> [About this exercise]:
Every line below is to be copied exactly, with the pictures left out.

> [Stored data entries]:
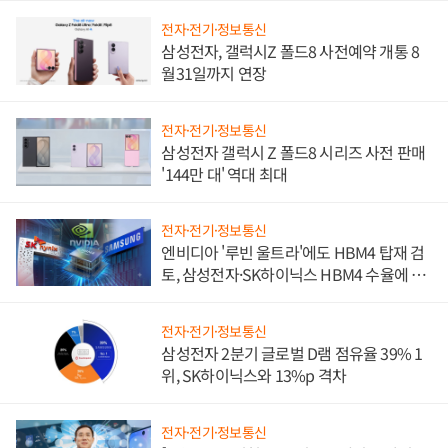
전자·전기·정보통신
삼성전자, 갤럭시Z 폴드8 사전예약 개통 8
월31일까지 연장
전자·전기·정보통신
삼성전자 갤럭시 Z 폴드8 시리즈 사전 판매
'144만 대' 역대 최대
전자·전기·정보통신
엔비디아 '루빈 울트라'에도 HBM4 탑재 검
토, 삼성전자·SK하이닉스 HBM4 수율에 주
도권 갈린다
전자·전기·정보통신
삼성전자 2분기 글로벌 D램 점유율 39% 1
위, SK하이닉스와 13%p 격차
전자·전기·정보통신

> [Exercise response]:
전자·전기·정보통신
삼성전자, 갤럭시Z 폴드8 사전예약 개통 8
월31일까지 연장
전자·전기·정보통신
삼성전자 갤럭시 Z 폴드8 시리즈 사전 판매
'144만 대' 역대 최대
전자·전기·정보통신
엔비디아 '루빈 울트라'에도 HBM4 탑재 검
토, 삼성전자·SK하이닉스 HBM4 수율에 주
도권 갈린다
전자·전기·정보통신
삼성전자 2분기 글로벌 D램 점유율 39% 1
위, SK하이닉스와 13%p 격차
전자·전기·정보통신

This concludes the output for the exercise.